I used to be very shy when I was younger

Being shy can really hold people back, in part because shy people tend to avoid speaking up and public settings and in part because they have such intense, ongoing anxiety. If that describes you, rest assured that you are not alone; four out of every ten people identify as shy. The good news is that shyness is curable. You can succeed with enough time, work, and a desire to transform. The majority of people can overcome their shyness on their own, but if it is severe, you might need assistance from a therapist or counselor. With the help of these 13 methods, you can begin to overcome your shyness and grow more confident. You don’t need to flaunt your shyness. Some people may never even have the chance to notice, while others who are close to you are already aware. It isn’t as obvious as you probably believe. If someone brings up your shyness, act casually. If it comes up in conversation, make jokes about it. Do not mistake uncomfortable blushing for shyness if you experience it occasionally.

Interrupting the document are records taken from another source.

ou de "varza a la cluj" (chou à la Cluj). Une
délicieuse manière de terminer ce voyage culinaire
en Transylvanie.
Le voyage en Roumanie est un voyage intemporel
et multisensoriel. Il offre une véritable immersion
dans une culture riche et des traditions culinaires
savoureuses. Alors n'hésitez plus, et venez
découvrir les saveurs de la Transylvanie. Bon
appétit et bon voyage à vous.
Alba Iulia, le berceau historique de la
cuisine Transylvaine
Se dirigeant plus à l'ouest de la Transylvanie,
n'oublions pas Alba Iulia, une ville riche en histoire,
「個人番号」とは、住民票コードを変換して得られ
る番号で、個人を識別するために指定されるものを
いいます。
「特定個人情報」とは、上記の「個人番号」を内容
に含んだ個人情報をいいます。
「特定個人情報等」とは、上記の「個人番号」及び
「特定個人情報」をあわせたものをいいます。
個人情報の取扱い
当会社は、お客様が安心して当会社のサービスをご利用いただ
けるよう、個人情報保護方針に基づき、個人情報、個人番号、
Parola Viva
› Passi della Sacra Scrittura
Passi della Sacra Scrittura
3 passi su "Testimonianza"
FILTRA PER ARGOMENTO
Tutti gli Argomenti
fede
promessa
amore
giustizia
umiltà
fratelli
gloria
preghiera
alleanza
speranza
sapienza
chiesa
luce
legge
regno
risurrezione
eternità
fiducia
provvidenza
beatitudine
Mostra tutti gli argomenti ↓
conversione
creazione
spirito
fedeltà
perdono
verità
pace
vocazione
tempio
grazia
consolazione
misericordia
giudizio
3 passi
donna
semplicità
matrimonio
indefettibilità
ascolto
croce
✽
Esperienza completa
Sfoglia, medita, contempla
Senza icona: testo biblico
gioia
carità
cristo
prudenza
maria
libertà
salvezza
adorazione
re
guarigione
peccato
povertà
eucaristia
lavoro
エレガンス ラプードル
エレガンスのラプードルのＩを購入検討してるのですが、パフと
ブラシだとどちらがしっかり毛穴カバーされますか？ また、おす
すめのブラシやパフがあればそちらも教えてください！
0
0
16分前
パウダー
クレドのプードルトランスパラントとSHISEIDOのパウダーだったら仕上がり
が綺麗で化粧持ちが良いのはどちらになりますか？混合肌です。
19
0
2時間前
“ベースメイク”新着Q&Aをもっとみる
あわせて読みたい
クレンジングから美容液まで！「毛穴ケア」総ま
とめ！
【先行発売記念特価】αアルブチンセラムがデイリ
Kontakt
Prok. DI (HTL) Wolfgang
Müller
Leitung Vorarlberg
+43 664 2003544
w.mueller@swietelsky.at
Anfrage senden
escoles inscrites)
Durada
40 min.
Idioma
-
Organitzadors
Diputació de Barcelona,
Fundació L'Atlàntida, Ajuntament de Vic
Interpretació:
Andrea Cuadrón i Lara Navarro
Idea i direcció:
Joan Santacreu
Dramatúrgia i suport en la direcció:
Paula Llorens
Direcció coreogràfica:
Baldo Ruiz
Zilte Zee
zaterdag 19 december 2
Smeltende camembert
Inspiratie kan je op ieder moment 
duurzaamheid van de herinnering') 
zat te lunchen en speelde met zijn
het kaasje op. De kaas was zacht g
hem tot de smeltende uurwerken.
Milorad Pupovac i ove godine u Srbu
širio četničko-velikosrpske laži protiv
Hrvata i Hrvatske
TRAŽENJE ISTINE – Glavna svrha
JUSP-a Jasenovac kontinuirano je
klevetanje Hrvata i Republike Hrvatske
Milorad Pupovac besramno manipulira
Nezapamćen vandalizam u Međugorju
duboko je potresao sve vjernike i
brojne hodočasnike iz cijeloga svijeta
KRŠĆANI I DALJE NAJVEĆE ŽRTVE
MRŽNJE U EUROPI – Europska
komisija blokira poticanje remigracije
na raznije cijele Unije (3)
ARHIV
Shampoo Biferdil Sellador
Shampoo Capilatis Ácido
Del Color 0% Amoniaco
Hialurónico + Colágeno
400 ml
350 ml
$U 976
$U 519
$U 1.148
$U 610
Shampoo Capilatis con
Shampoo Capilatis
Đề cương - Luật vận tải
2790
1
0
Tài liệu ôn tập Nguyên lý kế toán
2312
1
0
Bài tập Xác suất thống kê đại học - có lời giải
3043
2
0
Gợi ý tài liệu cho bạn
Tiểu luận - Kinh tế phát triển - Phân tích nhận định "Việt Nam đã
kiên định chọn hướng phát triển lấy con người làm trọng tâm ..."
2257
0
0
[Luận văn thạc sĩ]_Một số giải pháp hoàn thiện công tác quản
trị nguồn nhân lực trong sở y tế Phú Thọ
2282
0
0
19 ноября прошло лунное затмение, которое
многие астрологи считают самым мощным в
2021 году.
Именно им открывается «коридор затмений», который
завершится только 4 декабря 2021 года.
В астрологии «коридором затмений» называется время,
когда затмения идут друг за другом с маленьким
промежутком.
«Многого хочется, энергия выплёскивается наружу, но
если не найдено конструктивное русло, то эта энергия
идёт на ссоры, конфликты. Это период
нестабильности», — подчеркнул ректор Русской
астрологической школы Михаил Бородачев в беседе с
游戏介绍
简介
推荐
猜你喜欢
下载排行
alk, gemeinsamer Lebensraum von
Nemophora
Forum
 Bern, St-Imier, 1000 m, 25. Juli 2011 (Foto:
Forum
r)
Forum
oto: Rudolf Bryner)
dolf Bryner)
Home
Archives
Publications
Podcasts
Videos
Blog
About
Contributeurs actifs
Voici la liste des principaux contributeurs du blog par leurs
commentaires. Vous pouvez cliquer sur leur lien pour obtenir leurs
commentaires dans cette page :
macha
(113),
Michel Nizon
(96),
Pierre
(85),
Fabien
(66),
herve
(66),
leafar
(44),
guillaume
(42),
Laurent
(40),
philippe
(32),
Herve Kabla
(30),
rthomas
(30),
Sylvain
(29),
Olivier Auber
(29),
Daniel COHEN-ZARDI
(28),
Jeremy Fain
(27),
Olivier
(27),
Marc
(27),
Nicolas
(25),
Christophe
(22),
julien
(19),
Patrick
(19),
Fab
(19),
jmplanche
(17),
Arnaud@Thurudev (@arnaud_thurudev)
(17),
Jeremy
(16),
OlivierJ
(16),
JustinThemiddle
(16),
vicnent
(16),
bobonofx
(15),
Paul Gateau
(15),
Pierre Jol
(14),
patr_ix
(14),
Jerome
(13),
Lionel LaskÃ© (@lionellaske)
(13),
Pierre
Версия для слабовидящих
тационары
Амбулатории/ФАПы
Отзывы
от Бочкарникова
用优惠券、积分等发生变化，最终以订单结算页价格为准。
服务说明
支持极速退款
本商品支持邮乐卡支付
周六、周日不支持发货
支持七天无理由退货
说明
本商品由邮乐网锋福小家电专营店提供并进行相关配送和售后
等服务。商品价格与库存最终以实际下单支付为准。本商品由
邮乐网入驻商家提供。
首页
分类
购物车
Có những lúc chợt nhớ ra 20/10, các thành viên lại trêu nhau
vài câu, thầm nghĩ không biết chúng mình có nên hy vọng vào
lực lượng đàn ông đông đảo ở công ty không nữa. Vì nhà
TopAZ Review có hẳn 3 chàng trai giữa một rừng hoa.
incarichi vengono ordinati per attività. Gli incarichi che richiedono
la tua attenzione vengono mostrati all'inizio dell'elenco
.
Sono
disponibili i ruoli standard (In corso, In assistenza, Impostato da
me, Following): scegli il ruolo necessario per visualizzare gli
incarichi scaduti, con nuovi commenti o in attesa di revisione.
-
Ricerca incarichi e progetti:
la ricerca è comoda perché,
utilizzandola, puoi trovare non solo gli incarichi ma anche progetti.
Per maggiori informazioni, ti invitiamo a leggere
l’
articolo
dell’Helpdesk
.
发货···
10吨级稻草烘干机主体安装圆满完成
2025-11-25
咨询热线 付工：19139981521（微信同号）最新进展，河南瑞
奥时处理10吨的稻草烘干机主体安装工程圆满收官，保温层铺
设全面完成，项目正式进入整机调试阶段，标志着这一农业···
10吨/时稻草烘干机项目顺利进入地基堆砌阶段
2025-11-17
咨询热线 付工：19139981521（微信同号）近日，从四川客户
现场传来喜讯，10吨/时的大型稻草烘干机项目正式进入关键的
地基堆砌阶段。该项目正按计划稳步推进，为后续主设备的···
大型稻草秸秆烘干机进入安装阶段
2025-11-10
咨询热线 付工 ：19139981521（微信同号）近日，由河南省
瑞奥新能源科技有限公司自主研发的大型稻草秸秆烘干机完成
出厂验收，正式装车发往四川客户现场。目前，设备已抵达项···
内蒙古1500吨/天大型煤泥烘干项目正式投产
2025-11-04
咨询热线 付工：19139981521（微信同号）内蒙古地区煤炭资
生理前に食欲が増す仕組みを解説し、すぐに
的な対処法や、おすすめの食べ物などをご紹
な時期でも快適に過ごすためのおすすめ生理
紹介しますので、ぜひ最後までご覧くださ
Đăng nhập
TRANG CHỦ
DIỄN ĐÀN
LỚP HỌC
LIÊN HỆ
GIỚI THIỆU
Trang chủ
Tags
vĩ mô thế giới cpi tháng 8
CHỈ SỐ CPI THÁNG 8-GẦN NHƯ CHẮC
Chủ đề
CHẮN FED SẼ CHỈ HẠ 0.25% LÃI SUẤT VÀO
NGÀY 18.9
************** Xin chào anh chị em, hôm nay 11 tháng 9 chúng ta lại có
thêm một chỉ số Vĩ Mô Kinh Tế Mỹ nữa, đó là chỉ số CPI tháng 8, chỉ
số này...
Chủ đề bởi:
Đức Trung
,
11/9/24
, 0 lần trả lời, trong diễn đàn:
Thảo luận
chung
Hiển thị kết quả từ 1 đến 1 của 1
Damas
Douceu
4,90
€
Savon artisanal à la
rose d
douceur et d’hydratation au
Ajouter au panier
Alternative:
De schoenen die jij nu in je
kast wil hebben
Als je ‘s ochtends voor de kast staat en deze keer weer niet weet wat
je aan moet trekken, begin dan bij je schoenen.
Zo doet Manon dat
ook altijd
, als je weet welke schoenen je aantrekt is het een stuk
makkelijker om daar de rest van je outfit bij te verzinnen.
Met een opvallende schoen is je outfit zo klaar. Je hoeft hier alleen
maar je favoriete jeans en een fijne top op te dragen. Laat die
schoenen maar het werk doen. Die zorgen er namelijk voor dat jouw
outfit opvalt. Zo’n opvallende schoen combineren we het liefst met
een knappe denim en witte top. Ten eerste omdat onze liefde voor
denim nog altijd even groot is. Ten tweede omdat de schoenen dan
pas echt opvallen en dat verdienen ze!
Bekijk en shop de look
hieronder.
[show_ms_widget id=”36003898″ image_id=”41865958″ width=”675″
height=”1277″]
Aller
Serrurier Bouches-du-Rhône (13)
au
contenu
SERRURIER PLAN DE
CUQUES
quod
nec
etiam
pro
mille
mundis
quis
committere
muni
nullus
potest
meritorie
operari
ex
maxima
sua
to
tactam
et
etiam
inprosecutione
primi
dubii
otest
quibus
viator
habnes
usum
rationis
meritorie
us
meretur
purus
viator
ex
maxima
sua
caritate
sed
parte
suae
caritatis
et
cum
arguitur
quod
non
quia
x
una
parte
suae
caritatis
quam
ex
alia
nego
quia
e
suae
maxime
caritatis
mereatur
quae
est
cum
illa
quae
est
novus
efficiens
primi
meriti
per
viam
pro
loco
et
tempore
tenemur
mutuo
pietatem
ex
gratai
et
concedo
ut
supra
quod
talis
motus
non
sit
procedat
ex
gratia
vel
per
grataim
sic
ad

I’ve always been quick to blush. Let that stand alone. Don’t categorize yourself as anything, including shy. Allow yourself to be characterized by who you are, not by a single characteristic. We can be our own worst enemy at times. Don’t let your inner critic diminish you. Analyze that voice’s influence instead so you can neutralize it. When you’re feeling insecure, write a list of all your strengths—ask a friend or family member for assistance if necessary—and read or recite it. Let it serve as a reminder of all you have to offer.
Selecting a friend or partner is already important, but shy people tend to have fewer but deeper friendships. Give your time to the warm, supportive, and receptive people in your life.